The inventor is purified to cathepsin B's L-Cysteine HCL Anhydrous from bollworm, and character, synthesising part and the tissue distribution etc. of proteolytic enzyme have been carried out systematic study.The result shows, bollworm cathepsin B can the multiple animal and plant albumen of hydrolysis, and substrate is not had specificity, can Collagen Hydrolysate, and the suitableeest action pH is 3-4.This proteolytic enzyme is expressed adult, mainly is distributed in fatty body, ovary, does not detect this proteolytic enzyme distribution and active larva.The synthesising part of this proteolytic enzyme is at adult fatty body and ovary.The major function of having illustrated is to participate in vitellin(Vt) hydrolysis in the fetal development, and the protein synthesis new for embryoid body provides amino acid.Other function of this proteolytic enzyme waits further research.On this basis, we have cloned the cDNA of bollworm cathepsin B, and the result shows that the kethepsin of bollworm cathepsin B and animals such as the people that reported, ox, rat, Aedes aegypti, flesh fly, fruit bat has only the similarity about 50%.
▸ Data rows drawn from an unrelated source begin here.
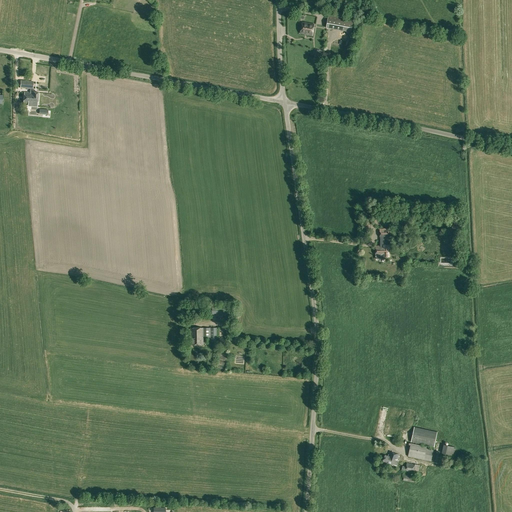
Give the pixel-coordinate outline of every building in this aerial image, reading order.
[(326,28),(351,32),(353,20),(328,15),(326,28)] [(300,33),(312,36),(315,25),(302,22),(300,33)] [(314,56),(322,58),(324,51),(322,50),(315,49),(314,56)] [(31,106),(37,107),(38,92),(33,92),(33,88),(33,81),(21,81),(20,88),(30,89),(30,93),(24,92),(23,103),(32,104),(31,106)] [(361,207),(362,225),(371,225),(370,207),(361,207)] [(384,244),(384,237),(389,237),(389,228),(379,228),(379,237),(380,237),(380,246),(381,246),(382,246),(382,244),(384,244)] [(382,246),(381,246),(380,246),(375,246),(376,256),(383,256),(383,257),(390,257),(389,245),(383,245),(383,246),(382,246)] [(442,259),(442,267),(452,267),(452,259),(442,259)] [(191,328),(191,345),(203,345),(203,338),(210,338),(210,343),(217,343),(217,328),(191,328)] [(434,447),(437,432),(414,427),(411,442),(434,447)] [(408,456),(431,461),(433,450),(426,448),(427,446),(410,443),(408,456)] [(455,448),(443,445),(441,453),(453,455),(455,448)] [(383,461),(396,466),(398,461),(397,460),(399,455),(389,451),(387,456),(385,455),(383,461)] [(401,471),(418,474),(420,466),(415,465),(415,464),(407,462),(406,467),(402,466),(401,471)] [(458,469),(474,472),(475,465),(459,462),(458,469)]
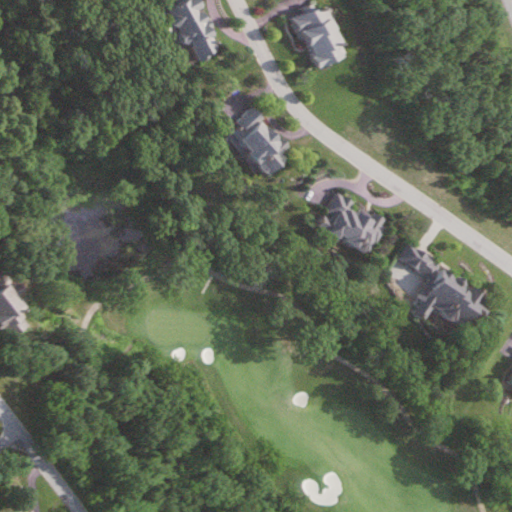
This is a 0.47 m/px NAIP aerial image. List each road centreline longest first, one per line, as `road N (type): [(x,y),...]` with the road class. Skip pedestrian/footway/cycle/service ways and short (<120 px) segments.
road 1 (residential): [(240,0),(299,108),(511,265)]
road 2 (residential): [(83,511),(0,401)]
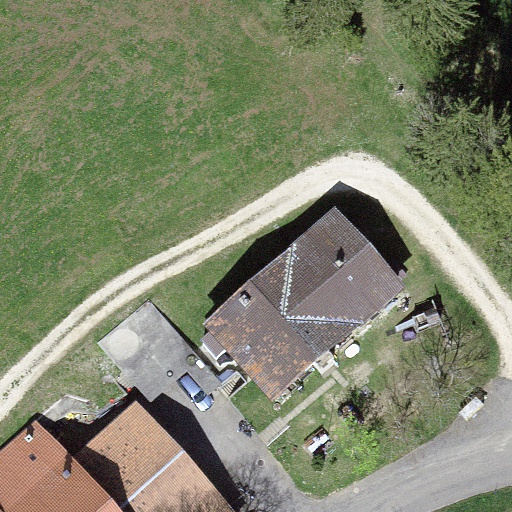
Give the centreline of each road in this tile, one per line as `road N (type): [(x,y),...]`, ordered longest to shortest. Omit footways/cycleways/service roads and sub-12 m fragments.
road 1 (track): [(511,344),(478,279),(383,188),(338,184),(152,275),(70,326),(0,414)]
road 2 (unclassified): [(381,511),(511,466)]
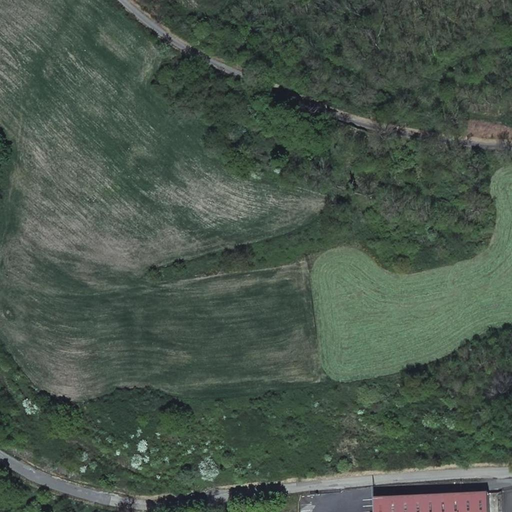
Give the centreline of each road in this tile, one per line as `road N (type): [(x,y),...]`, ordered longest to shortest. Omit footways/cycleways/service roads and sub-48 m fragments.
road 1 (unclassified): [(511,474),(166,503),(101,498),(0,456)]
road 2 (unclassified): [(126,0),(197,57),(285,97),(381,127),(511,146)]
road 3 (track): [(223,498),(122,466),(41,427),(0,373)]
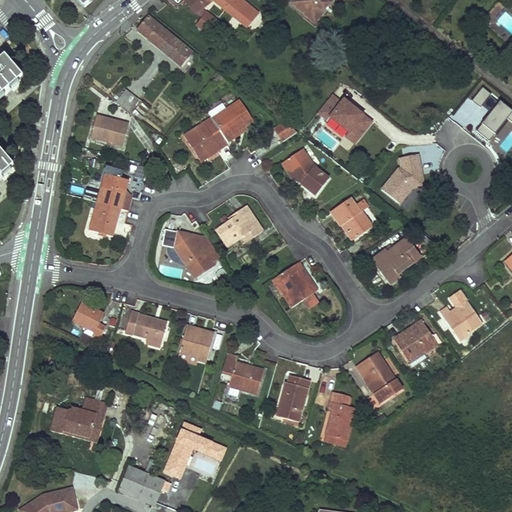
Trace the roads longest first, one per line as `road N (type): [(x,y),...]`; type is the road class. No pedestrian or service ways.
road 1 (track): [(21,318),(406,511)]
road 2 (residential): [(373,323),(321,246),(250,183),(154,206),(130,284)]
road 3 (residential): [(373,323),(310,353),(271,338),(247,316),(130,284)]
road 4 (tertiary): [(32,252),(68,73)]
road 5 (tertiary): [(0,436),(29,268)]
road 6 (residential): [(491,233),(373,323)]
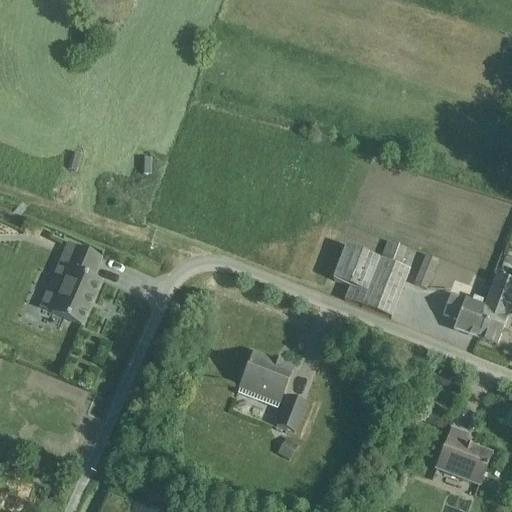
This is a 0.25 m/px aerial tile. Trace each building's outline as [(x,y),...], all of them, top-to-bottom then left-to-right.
[(389,321),(389,320),(409,273),(399,269),(406,252),(387,244),(380,262),(378,261),(379,259),(346,245),(332,282),(348,289),(342,302),(389,321)] [(55,275),(66,280),(51,314),(82,328),(101,284),(92,280),(101,261),(68,247),(55,275)] [(425,255),(413,286),(427,291),(439,261),(425,255)] [(483,323),(477,340),(495,347),(501,331),(505,333),(511,317),(507,316),(511,302),(511,283),(496,277),(484,307),(482,306),(482,308),(477,321),(483,323)] [(451,296),(443,318),(456,323),(453,331),(477,340),(483,323),(477,321),(482,308),(480,307),(482,303),(473,300),(472,304),(451,296)] [(240,387),(237,394),(252,400),(255,392),(281,402),(293,371),(281,366),(281,365),(273,361),(273,363),(255,356),(253,355),(240,387)] [(276,428),(294,435),(306,405),(288,398),(276,428)] [(467,438),(451,432),(436,471),(479,488),(491,456),(464,446),(467,438)] [(287,462),(296,449),(286,442),(277,455),(287,462)] [(398,453),(395,465),(402,467),(405,456),(398,453)]
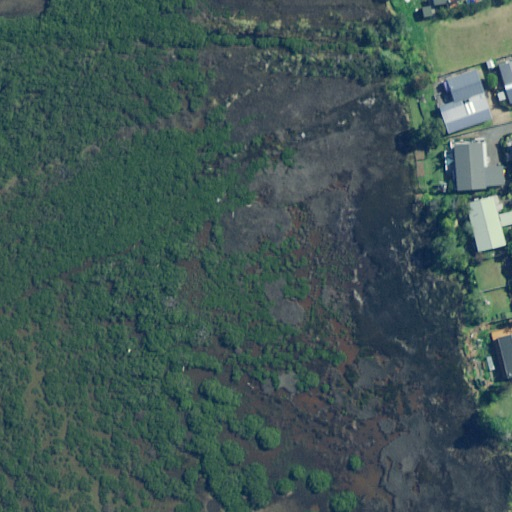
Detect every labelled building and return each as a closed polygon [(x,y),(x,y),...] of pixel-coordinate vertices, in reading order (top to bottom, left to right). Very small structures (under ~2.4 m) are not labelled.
[(494,58),(486,60),(488,67),(496,65),(494,58)] [(511,83),(511,59),(502,63),(501,63),(500,64),(499,65),(499,66),(499,67),(506,86),(511,83)] [(476,68),(446,78),(454,100),(440,105),(448,133),(492,117),(483,92),(484,92),(476,68)] [(485,187),(482,141),(453,143),(457,189),(485,187)] [(504,183),(503,164),(488,165),(489,185),(504,183)] [(506,243),(493,195),(467,201),(478,250),(506,243)] [(511,209),(499,213),(502,224),(511,221),(511,209)] [(511,331),(497,335),(507,377),(511,375),(511,331)]
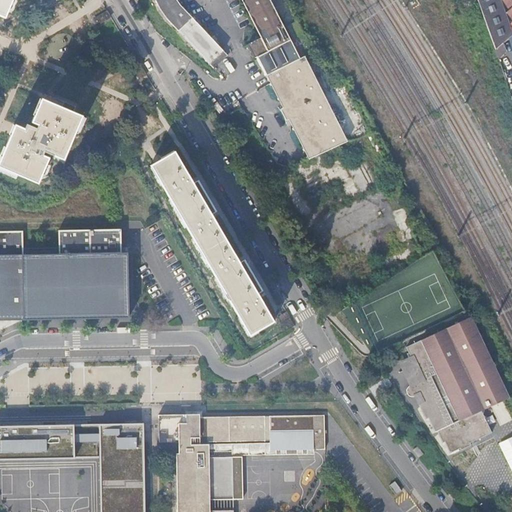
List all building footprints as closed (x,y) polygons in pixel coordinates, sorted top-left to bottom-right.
[(0,0),(0,15),(5,17),(11,0),(0,0)] [(230,50),(188,8),(185,4),(183,2),(180,0),(156,0),(161,9),(168,17),(215,62),(222,55),(225,52),(226,54),(230,50)] [(257,57),(292,39),(271,0),(242,0),(261,37),(248,44),(255,58),(257,57)] [(511,0),(477,0),(480,5),(495,48),(503,42),(511,34),(511,0)] [(110,12),(93,20),(111,58),(128,50),(110,12)] [(309,44),(303,33),(293,39),(292,39),(257,57),(266,75),(267,74),(301,57),(297,50),(309,44)] [(503,42),(495,48),(498,57),(507,50),(503,42)] [(225,58),(222,55),(215,62),(218,65),(225,58)] [(289,118),(310,161),(337,148),(348,142),(304,55),(301,57),(267,74),(284,106),(289,118)] [(36,121),(46,98),(44,97),(34,120),(36,121)] [(84,115),(46,98),(36,121),(41,124),(39,129),(28,124),(26,129),(22,139),(16,136),(6,158),(3,157),(0,163),(0,166),(39,183),(52,154),(65,159),(84,115)] [(286,119),(289,118),(284,106),(280,108),(282,110),(284,114),(285,116),(286,119)] [(17,125),(3,157),(6,158),(16,136),(22,139),(26,129),(17,125)] [(310,200),(318,219),(360,201),(338,150),(309,163),(312,170),(293,178),(303,202),(310,200)] [(200,191),(194,182),(176,151),(152,164),(251,333),(275,319),(259,292),(254,284),(259,281),(251,267),(246,270),(241,261),(212,213),(208,205),(213,201),(205,188),(200,191)] [(200,179),(194,182),(200,191),(205,188),(200,179)] [(218,210),(213,201),(208,205),(212,213),(218,210)] [(393,212),(396,230),(410,228),(407,209),(393,212)] [(23,254),(25,320),(129,317),(128,252),(91,253),(90,228),(60,229),(60,253),(23,254)] [(397,244),(413,240),(411,229),(395,233),(397,244)] [(0,320),(25,320),(23,254),(22,230),(0,230),(0,320)] [(413,246),(379,263),(386,276),(420,259),(413,246)] [(246,270),(251,267),(246,258),(241,261),(246,270)] [(333,305),(355,295),(340,260),(318,270),(333,305)] [(254,284),(259,292),(264,289),(259,281),(254,284)] [(509,396),(471,316),(420,340),(406,347),(411,358),(414,357),(424,378),(410,385),(408,386),(407,388),(407,389),(407,391),(407,393),(408,394),(409,395),(410,396),(412,396),(415,396),(420,393),(423,400),(418,402),(426,419),(428,417),(435,432),(437,431),(443,442),(445,441),(450,452),(460,448),(461,449),(471,444),(470,442),(491,432),(481,410),(509,396)] [(272,450),(327,449),(326,415),(177,418),(160,418),(161,443),(180,442),(181,453),(178,454),(179,511),(234,511),(235,511),(233,511),(233,510),(223,511),(212,511),(212,505),(211,505),(210,500),(245,499),(244,457),(211,457),(211,454),(210,454),(209,442),(267,441),(267,434),(272,434),(272,450)] [(101,435),(102,457),(126,457),(126,511),(146,511),(145,424),(31,426),(0,426),(0,458),(31,458),(80,457),(80,435),(101,435)] [(126,511),(126,457),(102,457),(102,511),(126,511)]
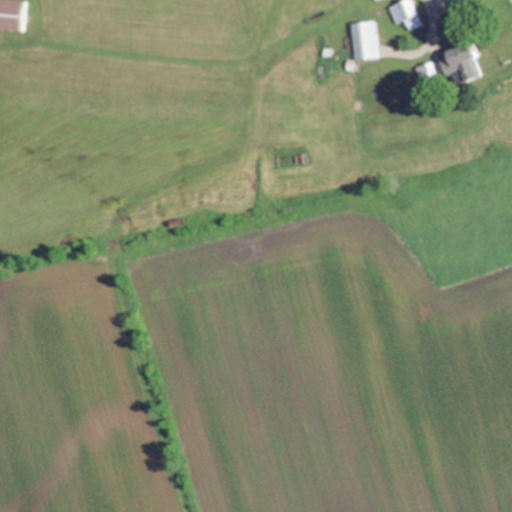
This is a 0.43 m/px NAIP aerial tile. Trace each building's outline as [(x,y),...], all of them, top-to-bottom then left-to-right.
[(26,0),(23,30),(0,28),(0,0),(26,0)] [(409,30),(405,19),(396,23),(389,7),(404,0),(412,0),(423,25),(409,30)] [(357,59),(356,59),(352,23),(375,20),(379,56),(357,59)] [(456,83),(452,70),(455,69),(449,51),(453,50),(453,48),(473,41),(478,56),(476,57),(482,75),(456,83)] [(331,55),(322,54),(323,47),(331,47),(331,55)] [(445,68),(440,54),(449,51),(454,65),(445,68)] [(357,59),(357,70),(346,69),(347,59),(356,59),(357,59)] [(410,68),(432,62),(436,74),(414,80),(410,68)]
(3) summary of the invention
The present invention is directed to the deficiency of prior art, on the basis of bollworm cathepsin B separation and purification, clone the cDNA of this proteolytic enzyme, at prokaryotic organism, eukaryote expression in vivo, product is used for medicine, industry and agricultural insect pests control with this gene.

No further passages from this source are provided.